The tested object wearing the standard PPE consisting of the protective cap, surgical mask and protective gown was seated and instructed to do clerical work. The baseline pulse rate and oxygen saturation were measured with the non-invasive pulse oximeter before putting on the SARSguard.

These parameters were measured every five minutes after wearing the SARSguard. The duration of the experiment lasted 60 minutes. After taking off the SARSguard, these parameters were measured again.

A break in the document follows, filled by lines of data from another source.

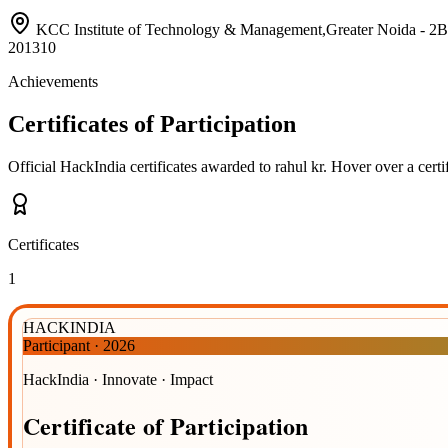
KCC Institute of Technology & Management,Greater Noida 
201310
Achievements
Certificates of Participation
Official HackIndia certificates awarded to
rahul kr
.
Hover over a certif
Certificates
1
HACKINDIA
Participant
·
2026
HackIndia · Innovate · Impact
Certificate
of
Participation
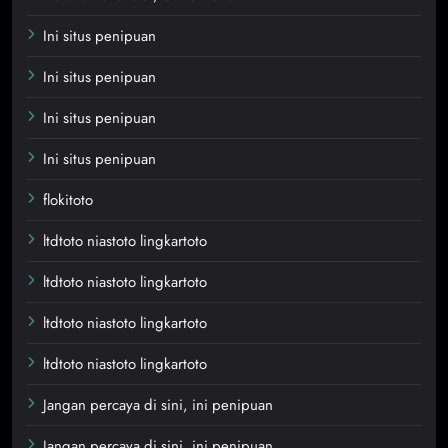
Ini situs penipuan
Ini situs penipuan
Ini situs penipuan
Ini situs penipuan
flokitoto
ltdtoto niastoto lingkartoto
ltdtoto niastoto lingkartoto
ltdtoto niastoto lingkartoto
ltdtoto niastoto lingkartoto
Jangan percaya di sini, ini penipuan
Jangan percaya di sini, ini penipuan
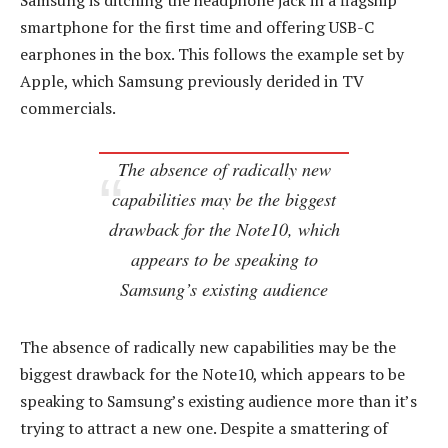
Samsung is ditching the headphone jack in a flagship
smartphone for the first time and offering USB-C
earphones in the box. This follows the example set by
Apple, which Samsung previously derided in TV
commercials.
The absence of radically new
capabilities may be the biggest
drawback for the Note10, which
appears to be speaking to
Samsung’s existing audience
The absence of radically new capabilities may be the
biggest drawback for the Note10, which appears to be
speaking to Samsung’s existing audience more than it’s
trying to attract a new one. Despite a smattering of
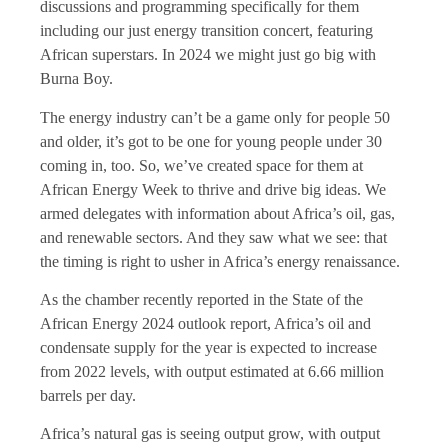
discussions and programming specifically for them
including our just energy transition concert, featuring
African superstars. In 2024 we might just go big with
Burna Boy.
The energy industry can’t be a game only for people 50
and older, it’s got to be one for young people under 30
coming in, too. So, we’ve created space for them at
African Energy Week to thrive and drive big ideas. We
armed delegates with information about Africa’s oil, gas,
and renewable sectors. And they saw what we see: that
the timing is right to usher in Africa’s energy renaissance.
As the chamber recently reported in the State of the
African Energy 2024 outlook report, Africa’s oil and
condensate supply for the year is expected to increase
from 2022 levels, with output estimated at 6.66 million
barrels per day.
Africa’s natural gas is seeing output grow, with output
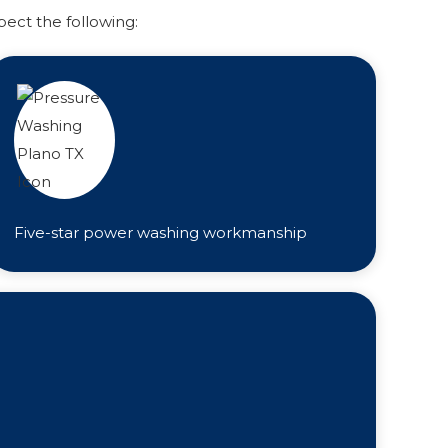
pect the following:
Five-star power washing workmanship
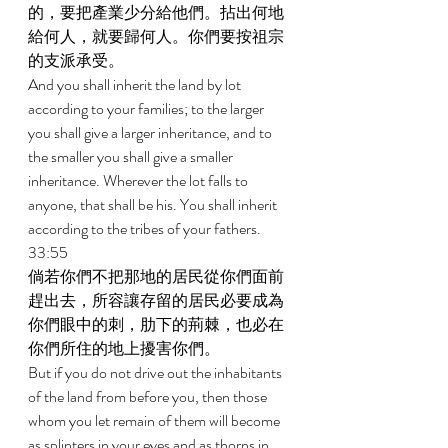
的，要把產業少分給他們。拈出何地
給何人，就要歸何人。你們要按祖宗
的支派承受。 
And you shall inherit the land by lot 
according to your families; to the larger 
you shall give a larger inheritance, and to 
the smaller you shall give a smaller 
inheritance. Wherever the lot falls to 
anyone, that shall be his. You shall inherit 
according to the tribes of your fathers. 
33:55 
倘若你們不把那地的居民從你們面前
趕出去，所容讓存留的居民必要成為
你們眼中的刺，肋下的荊棘，也必在
你們所住的地上擾害你們。 
But if you do not drive out the inhabitants 
of the land from before you, then those 
whom you let remain of them will become 
as splinters in your eyes and as thorns in 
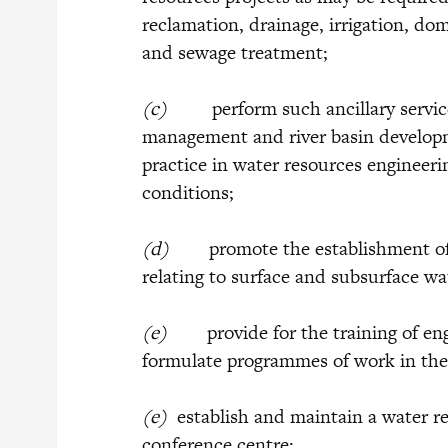
reclamation, drainage, irrigation, do
and sewage treatment;
(c)
perform such ancillary services
management and river basin develop
practice in water resources engineerin
conditions;
(d)
promote the establishment of a 
relating to surface and subsurface wa
(e)
provide for the training of engi
formulate programmes of work in the 
(e)
establish and maintain a water r
conference centre;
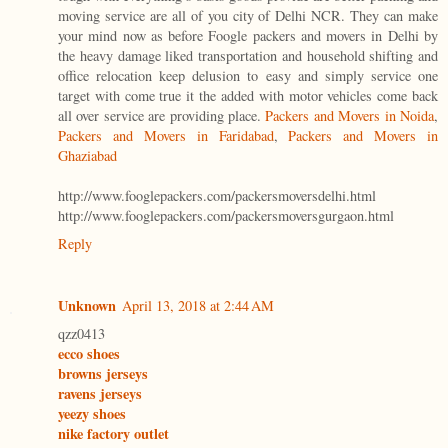
moving service are all of you city of Delhi NCR. They can make
your mind now as before Foogle packers and movers in Delhi by
the heavy damage liked transportation and household shifting and
office relocation keep delusion to easy and simply service one
target with come true it the added with motor vehicles come back
all over service are providing place.
Packers and Movers in Noida
,
Packers and Movers in Faridabad
,
Packers and Movers in
Ghaziabad
http://www.fooglepackers.com/packersmoversdelhi.html
http://www.fooglepackers.com/packersmoversgurgaon.html
Reply
Unknown
April 13, 2018 at 2:44 AM
qzz0413
ecco shoes
browns jerseys
ravens jerseys
yeezy shoes
nike factory outlet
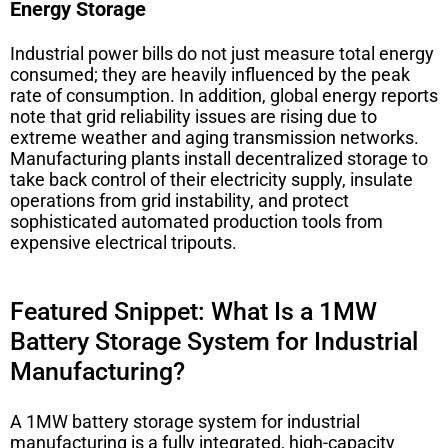
Energy Storage
Industrial power bills do not just measure total energy
consumed; they are heavily influenced by the peak
rate of consumption. In addition, global energy reports
note that grid reliability issues are rising due to
extreme weather and aging transmission networks.
Manufacturing plants install decentralized storage to
take back control of their electricity supply, insulate
operations from grid instability, and protect
sophisticated automated production tools from
expensive electrical tripouts.
Featured Snippet: What Is a 1MW
Battery Storage System for Industrial
Manufacturing?
A 1MW battery storage system for industrial
manufacturing is a fully integrated, high-capacity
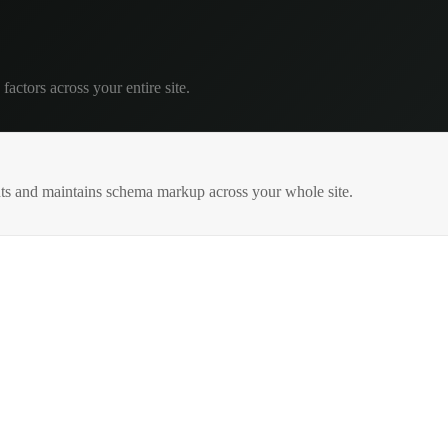
factors across your entire site.
s and maintains schema markup across your whole site.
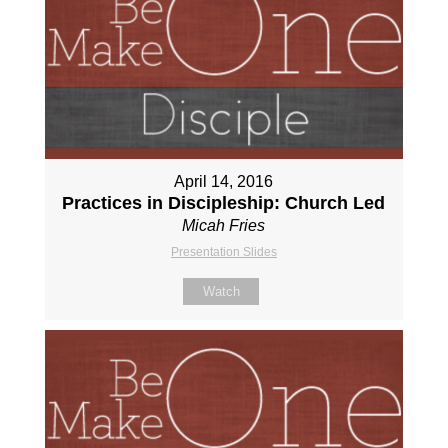
April 14, 2016
Practices in Discipleship: Church Led
Micah Fries
Presentation Slides
Watch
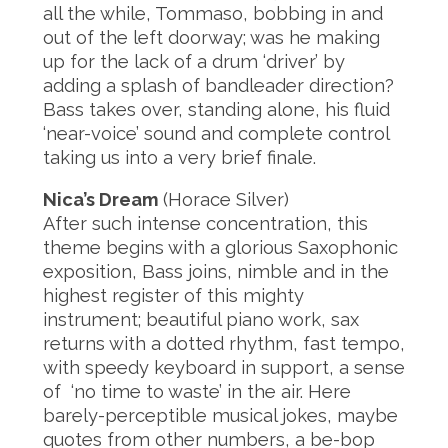
all the while, Tommaso, bobbing in and
out of the left doorway; was he making
up for the lack of a drum ‘driver’ by
adding a splash of bandleader direction?
Bass takes over, standing alone, his fluid
‘near-voice’ sound and complete control
taking us into a very brief finale.
Nica’s Dream
(Horace Silver)
After such intense concentration, this
theme begins with a glorious Saxophonic
exposition, Bass joins, nimble and in the
highest register of this mighty
instrument; beautiful piano work, sax
returns with a dotted rhythm, fast tempo,
with speedy keyboard in support, a sense
of ‘no time to waste’ in the air. Here
barely-perceptible musical jokes, maybe
quotes from other numbers, a be-bop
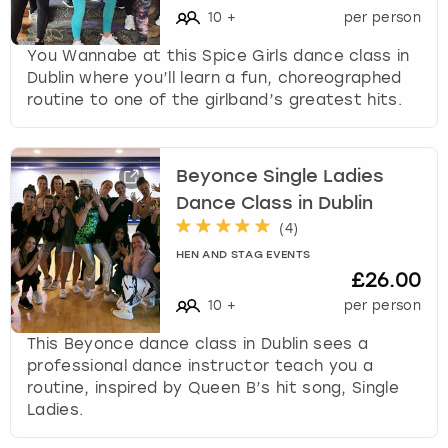
c
10
+
per person
h
a
You Wannabe at this Spice Girls dance class in
n
Dublin where you’ll learn a fun, choreographed
g
routine to one of the girlband’s greatest hits.
i
n
g
Beyonce Single Ladies
d
Dance Class in Dublin
a
t
(
4
)
e
HEN AND STAG EVENTS
s
£26.00
.
10
+
per person
This Beyonce dance class in Dublin sees a
professional dance instructor teach you a
routine, inspired by Queen B’s hit song, Single
Ladies.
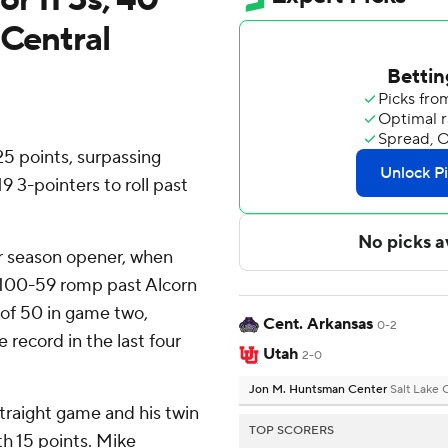
 Central
 points, surpassing
9 3-pointers to roll past
ir season opener, when
 a 100-59 romp past Alcorn
 of 50 in game two,
Cent. Arkansas
0-2
e record in the last four
Utah
2-0
Jon M. Huntsman Center
Salt Lake 
traight game and his twin
TOP SCORERS
th 15 points. Mike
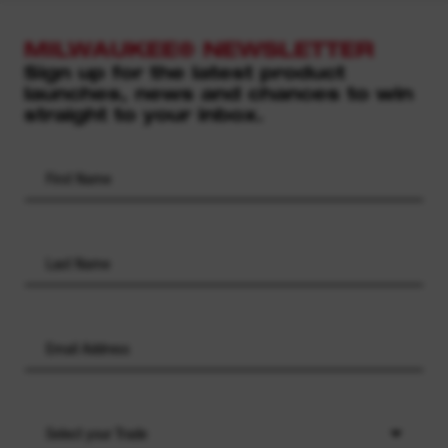
MILWAUKEE® NEWSLETTER
Sign up for the latest product
launches, news and chances to win
straight to your inbox.
Select your Trade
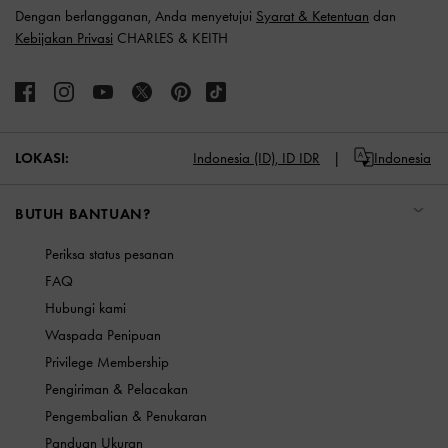
Dengan berlangganan, Anda menyetujui
Syarat & Ketentuan
dan
Kebijakan Privasi
CHARLES & KEITH
LOKASI:
Indonesia (ID),
ID IDR
Indonesia
BUTUH BANTUAN?
Periksa status pesanan
FAQ
Hubungi kami
Waspada Penipuan
Privilege Membership
Pengiriman & Pelacakan
Pengembalian & Penukaran
Panduan Ukuran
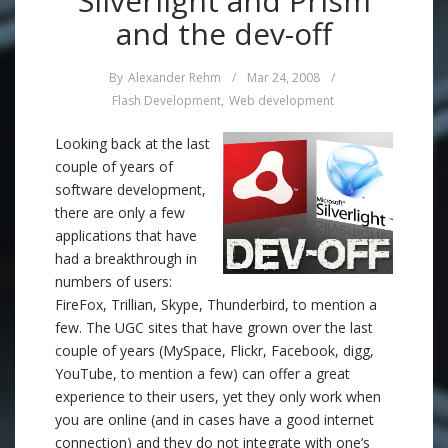
Silverlight and Prism
and the dev-off
By
Alexander Rehm
/
Mar 24, 2008
/
Flash Development
,
Web development
Looking back at the last
couple of years of
software development,
there are only a few
applications that have
had a breakthrough in
numbers of users:
FireFox, Trillian, Skype, Thunderbird, to mention a
few. The UGC sites that have grown over the last
couple of years (MySpace, Flickr, Facebook, digg,
YouTube, to mention a few) can offer a great
experience to their users, yet they only work when
you are online (and in cases have a good internet
connection) and they do not integrate with one’s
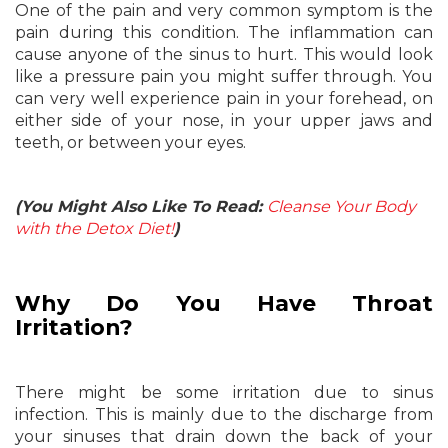
One of the pain and very common symptom is the
pain during this condition. The inflammation can
cause anyone of the sinus to hurt. This would look
like a pressure pain you might suffer through. You
can very well experience pain in your forehead, on
either side of your nose, in your upper jaws and
teeth, or between your eyes.
(You Might Also Like To Read:
Cleanse Your Body
with the Detox Diet!
)
Why Do You Have Throat
Irritation?
There might be some irritation due to sinus
infection. This is mainly due to the discharge from
your sinuses that drain down the back of your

Five objects of normal health consisting of two male and three females were tested. The results showed there were no morbid changes in the pulse rate and oxygen saturation on wearing the SARSguard for one hour doing work requiring low energy consumption

Problem Solving Guide:

  • The fitting is too loose.
     > Tighten the headband.
  • The SARSguard shifts position during use.
     > Tighten the headband before use.
  • Eyeglasses fog up.
     > Warm up the eyeglasses in warm water and moisten the lenses with anti-fog.
     > Tape down the upper border of the face mask to prevent uprising of expired air.
     > Improve room ventilation.
  • The transparent facial visor fogs up.
     > Moisten the inner surface with anti-fog and leave it wet.
     > Move the magnetic wiper across the visor to clear fog.
     > Improve room ventilation.
  • I am still worried that the vents allow entry of contaminants.
     > Cover the vents with the rectangular polypropylene sheets provided.
     > Breath supplementary oxygen (e.g. via nasal cannula)
  • Breathing difficulty encountered.
     > Check that the vents are not folded up.
     > Improve room ventilation.
     > Shorten the duration of use.
     > Avoid unnecessary body movements to minimize oxygen consumption.
     > Breathe supplementary oxygen as above.